In the meantime - I have 2 females who gave birth. One cat came into my studio to have her kittens and she's been in there for 3 weeks. She has 5 kittens that seem to be doing well. I have an appointment Tuesday to have her looked at by the vet and discuss when we can spay that female.

*OK - so on to my urgent issue. *
I have another cat that had kittens in my flower bed in the backyard. I swooped up mother and kittens (who were covered in dirt) and made a bed in my garden shed. 2 kittens died, but one lived. I've been feeding mom 4 times a day and made them a safe bed - that kitten is 11 days old.

*Here's what I need help with.*
Mom was taking great care of kitten - I knew they were covered in fleas, but wasn't sure what to do - I have a vet appointment Tuesday to get advice on what I could put on them. In the past day - mom seems to be paying less attention to kitten. I go outside and mom is lounging in the shade while baby is crying inside. Also - the kitten is SWARMING with fleas! It's also really hot outside. I did my best to cover the garden shed windows with curtains to block the sun - but it's warmish. 
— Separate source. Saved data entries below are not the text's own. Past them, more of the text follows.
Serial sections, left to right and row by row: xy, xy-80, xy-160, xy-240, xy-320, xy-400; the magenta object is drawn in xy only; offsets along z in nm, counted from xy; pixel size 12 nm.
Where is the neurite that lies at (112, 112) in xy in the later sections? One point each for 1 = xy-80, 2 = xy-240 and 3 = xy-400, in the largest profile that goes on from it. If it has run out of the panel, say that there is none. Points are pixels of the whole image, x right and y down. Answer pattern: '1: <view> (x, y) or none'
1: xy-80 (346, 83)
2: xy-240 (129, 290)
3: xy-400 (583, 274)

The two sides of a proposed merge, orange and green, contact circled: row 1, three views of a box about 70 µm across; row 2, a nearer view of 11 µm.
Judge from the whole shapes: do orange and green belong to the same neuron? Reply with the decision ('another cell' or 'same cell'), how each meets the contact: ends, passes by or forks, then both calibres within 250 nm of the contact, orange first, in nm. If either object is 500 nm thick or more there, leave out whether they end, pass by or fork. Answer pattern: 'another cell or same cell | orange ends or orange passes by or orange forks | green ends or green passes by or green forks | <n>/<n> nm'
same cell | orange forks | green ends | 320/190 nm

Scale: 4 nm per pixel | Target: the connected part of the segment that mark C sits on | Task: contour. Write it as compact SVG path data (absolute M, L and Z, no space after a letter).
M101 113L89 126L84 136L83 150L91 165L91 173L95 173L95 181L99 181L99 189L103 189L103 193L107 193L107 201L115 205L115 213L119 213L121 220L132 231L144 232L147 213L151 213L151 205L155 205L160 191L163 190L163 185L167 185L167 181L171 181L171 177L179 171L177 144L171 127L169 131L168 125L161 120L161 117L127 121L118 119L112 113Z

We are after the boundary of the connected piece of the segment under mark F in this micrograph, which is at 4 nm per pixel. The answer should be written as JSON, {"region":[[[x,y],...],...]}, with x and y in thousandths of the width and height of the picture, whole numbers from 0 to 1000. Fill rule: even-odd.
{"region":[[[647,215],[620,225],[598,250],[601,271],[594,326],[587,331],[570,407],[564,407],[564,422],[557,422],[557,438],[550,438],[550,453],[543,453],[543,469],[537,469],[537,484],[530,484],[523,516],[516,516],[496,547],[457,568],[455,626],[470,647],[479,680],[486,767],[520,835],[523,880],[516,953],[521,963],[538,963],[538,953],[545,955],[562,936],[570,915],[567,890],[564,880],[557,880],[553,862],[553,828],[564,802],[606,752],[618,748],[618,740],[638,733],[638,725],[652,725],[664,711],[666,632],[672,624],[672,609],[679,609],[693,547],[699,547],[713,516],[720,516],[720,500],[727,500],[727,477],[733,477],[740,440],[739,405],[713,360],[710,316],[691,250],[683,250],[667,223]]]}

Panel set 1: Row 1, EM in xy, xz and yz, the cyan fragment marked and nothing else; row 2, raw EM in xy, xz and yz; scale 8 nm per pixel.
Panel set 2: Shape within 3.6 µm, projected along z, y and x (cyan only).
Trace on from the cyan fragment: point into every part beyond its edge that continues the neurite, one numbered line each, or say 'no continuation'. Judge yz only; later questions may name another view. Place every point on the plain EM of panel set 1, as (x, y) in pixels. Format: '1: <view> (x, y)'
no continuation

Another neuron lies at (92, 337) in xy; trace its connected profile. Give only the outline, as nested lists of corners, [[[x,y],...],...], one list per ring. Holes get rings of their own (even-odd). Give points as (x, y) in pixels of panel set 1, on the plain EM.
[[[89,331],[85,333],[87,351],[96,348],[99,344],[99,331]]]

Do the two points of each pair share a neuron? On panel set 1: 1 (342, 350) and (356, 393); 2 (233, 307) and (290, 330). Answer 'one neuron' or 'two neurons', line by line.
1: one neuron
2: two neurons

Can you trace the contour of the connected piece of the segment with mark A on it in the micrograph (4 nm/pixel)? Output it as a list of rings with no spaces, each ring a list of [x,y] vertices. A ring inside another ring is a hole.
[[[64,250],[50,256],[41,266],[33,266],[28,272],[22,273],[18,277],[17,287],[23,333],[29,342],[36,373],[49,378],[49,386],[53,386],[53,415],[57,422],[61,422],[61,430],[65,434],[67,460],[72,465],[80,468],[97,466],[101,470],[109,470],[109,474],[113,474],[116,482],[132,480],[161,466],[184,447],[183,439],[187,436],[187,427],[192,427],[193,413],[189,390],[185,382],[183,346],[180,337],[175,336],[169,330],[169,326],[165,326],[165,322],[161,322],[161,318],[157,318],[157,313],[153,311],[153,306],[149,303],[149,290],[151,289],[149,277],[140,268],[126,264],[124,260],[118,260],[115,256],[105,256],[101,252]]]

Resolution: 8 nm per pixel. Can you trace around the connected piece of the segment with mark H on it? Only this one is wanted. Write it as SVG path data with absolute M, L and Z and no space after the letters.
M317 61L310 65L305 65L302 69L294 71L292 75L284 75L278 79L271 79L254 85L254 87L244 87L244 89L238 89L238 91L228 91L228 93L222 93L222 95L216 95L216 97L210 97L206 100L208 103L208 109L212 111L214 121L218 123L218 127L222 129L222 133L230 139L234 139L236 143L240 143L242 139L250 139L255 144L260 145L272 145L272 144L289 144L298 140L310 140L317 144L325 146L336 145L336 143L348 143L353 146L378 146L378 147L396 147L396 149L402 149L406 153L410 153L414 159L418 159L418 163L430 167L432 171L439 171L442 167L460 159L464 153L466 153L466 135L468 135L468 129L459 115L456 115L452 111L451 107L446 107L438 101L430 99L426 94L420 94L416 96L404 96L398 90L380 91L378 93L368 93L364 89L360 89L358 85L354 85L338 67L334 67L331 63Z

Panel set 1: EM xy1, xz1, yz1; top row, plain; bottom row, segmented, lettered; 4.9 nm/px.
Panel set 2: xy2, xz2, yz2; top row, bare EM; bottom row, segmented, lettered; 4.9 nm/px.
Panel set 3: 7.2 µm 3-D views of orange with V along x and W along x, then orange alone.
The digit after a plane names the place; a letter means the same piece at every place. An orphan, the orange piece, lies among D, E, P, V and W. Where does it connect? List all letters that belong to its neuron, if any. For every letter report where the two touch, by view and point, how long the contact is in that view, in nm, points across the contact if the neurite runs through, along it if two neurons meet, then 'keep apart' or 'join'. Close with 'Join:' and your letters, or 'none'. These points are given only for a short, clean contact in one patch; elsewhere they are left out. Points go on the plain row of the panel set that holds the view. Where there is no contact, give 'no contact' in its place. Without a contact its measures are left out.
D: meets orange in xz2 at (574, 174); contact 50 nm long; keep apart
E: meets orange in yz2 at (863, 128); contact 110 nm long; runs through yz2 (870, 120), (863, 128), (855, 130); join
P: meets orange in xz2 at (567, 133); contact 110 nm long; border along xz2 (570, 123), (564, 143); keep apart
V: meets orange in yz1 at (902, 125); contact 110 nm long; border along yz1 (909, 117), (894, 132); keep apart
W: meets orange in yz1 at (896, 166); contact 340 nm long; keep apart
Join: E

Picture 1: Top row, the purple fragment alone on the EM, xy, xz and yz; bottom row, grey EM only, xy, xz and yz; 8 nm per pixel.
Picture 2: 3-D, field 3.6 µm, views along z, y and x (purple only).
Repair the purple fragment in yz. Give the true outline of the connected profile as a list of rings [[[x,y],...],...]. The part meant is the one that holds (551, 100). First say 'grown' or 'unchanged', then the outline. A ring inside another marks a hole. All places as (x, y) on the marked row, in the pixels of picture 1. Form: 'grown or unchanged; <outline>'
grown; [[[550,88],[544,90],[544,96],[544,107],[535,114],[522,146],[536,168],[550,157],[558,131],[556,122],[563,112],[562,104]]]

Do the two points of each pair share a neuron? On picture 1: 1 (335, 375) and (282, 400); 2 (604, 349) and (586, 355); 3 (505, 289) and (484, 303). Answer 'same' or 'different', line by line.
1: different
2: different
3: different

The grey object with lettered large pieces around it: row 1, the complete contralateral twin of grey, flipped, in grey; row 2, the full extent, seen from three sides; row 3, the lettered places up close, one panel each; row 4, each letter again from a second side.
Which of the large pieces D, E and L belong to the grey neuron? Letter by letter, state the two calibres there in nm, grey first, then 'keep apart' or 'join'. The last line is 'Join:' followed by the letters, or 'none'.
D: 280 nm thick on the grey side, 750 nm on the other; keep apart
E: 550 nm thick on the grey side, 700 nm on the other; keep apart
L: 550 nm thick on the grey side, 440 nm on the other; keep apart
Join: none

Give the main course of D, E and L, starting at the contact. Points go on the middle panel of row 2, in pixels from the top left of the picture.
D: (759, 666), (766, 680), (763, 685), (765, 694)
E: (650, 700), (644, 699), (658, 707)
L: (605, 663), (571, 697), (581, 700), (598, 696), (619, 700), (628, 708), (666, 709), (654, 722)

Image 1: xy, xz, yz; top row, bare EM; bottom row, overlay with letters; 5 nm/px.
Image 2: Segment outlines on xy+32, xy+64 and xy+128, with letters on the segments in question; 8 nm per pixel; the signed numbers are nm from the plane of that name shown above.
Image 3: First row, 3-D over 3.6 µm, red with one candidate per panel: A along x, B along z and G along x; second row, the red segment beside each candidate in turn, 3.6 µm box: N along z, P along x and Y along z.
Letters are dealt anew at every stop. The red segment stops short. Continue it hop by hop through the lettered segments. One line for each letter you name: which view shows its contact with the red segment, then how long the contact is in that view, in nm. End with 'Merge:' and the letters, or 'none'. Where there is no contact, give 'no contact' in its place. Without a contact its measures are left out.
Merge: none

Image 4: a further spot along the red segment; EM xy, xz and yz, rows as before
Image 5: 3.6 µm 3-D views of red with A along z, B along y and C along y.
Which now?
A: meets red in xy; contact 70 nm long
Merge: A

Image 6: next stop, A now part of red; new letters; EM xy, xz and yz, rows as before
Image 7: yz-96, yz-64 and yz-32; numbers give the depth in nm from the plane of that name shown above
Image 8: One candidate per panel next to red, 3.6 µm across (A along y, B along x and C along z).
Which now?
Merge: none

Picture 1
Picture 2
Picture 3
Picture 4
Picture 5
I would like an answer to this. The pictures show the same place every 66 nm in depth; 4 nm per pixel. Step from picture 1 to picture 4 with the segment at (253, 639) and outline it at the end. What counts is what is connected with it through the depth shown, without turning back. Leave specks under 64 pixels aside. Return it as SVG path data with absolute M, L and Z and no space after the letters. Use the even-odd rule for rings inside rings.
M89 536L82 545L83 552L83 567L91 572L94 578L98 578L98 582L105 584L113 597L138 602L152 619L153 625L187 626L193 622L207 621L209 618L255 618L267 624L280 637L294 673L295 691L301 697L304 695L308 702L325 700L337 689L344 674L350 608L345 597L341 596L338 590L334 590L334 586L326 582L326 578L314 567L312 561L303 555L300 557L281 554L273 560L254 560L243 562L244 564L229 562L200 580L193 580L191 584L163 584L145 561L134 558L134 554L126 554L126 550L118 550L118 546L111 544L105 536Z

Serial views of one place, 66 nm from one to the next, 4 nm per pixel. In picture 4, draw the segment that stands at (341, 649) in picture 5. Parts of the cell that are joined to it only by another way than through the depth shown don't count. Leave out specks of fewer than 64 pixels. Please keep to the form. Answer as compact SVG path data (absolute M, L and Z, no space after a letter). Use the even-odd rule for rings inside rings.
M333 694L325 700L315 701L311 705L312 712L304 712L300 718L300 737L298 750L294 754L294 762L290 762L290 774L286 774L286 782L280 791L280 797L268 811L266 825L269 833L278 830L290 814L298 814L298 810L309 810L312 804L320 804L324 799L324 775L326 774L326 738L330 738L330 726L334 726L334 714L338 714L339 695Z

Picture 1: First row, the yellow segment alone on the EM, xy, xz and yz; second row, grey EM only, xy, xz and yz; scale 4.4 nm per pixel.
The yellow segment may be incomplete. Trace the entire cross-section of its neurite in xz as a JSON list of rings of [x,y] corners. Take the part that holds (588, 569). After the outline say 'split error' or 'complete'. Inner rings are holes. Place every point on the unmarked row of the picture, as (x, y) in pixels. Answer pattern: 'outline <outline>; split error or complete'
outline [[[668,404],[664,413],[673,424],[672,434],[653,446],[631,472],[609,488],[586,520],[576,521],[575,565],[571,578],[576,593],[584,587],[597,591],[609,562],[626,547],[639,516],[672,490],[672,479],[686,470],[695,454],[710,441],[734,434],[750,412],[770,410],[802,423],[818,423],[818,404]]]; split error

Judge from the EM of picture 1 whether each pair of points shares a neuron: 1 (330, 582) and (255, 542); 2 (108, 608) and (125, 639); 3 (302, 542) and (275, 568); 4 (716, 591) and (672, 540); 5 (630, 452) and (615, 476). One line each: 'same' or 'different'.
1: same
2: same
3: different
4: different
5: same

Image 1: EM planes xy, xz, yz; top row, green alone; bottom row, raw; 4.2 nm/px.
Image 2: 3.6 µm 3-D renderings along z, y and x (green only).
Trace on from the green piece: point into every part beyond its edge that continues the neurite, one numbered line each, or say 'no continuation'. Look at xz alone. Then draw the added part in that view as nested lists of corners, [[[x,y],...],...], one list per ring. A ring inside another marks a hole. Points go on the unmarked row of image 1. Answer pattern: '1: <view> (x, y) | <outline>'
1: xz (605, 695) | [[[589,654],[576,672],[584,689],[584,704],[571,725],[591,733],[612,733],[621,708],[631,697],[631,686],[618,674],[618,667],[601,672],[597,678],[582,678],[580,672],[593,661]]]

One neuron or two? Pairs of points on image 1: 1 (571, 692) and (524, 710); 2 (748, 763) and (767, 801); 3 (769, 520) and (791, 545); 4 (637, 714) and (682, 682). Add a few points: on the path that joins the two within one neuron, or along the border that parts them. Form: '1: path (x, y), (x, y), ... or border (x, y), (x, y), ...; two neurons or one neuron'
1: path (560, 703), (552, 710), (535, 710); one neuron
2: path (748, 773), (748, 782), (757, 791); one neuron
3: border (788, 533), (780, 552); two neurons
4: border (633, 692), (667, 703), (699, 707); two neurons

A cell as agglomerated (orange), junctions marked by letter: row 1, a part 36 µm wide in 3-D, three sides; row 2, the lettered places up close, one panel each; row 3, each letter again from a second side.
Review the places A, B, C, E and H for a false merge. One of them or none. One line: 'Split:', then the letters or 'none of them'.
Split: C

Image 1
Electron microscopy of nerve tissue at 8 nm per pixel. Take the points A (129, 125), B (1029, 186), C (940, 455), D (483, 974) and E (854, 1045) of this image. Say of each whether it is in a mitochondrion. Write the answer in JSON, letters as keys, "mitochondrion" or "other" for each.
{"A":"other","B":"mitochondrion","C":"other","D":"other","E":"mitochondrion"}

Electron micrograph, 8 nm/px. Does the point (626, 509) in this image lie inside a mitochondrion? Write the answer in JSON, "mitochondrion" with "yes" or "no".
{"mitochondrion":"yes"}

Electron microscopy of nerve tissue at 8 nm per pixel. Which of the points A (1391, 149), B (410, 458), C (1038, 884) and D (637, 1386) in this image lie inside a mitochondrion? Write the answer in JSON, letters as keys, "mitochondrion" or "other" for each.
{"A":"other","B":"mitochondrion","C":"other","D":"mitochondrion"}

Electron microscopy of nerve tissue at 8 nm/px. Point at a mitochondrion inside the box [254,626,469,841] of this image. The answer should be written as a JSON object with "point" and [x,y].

This is rural France and Monday is a holiday - nothing is going to be open until Tuesday unless I call my vet at home - and she's might not think a stray cat with fleas constitutes an emergency!

I already have 4 cats, 2 dogs in the house - plus our guest mom cat, so bringing another mom in is going to be tricky. I don't know if I should take the kitten inside and bathe her and keep her inside and feed her formula? I did buy some formula yesterday just in case.

*I just don't know if it's worse to take the kitten from mom in case she isn't taking care of it and try to get some of the fleas off the kitten and syringe feed it - or if I should leave her with her mom and wait for Tuesday morning for the vet's advice. 
*
Bring in both and bathe both? May totally stress out mom cat. Help! :fust


----------



## bluemilk (Oct 3, 2005)

SACRE BLEU! 

You're not having a dull summer, are you? If you can, MAYBE try to bring in mom and kitten? I don't know HOW they'll react if you try to bathe either, or both of them.

Giving a domestic a bath is challenge enough... Have you bathed a feral before?

btw, is today a saint's feast day?


----------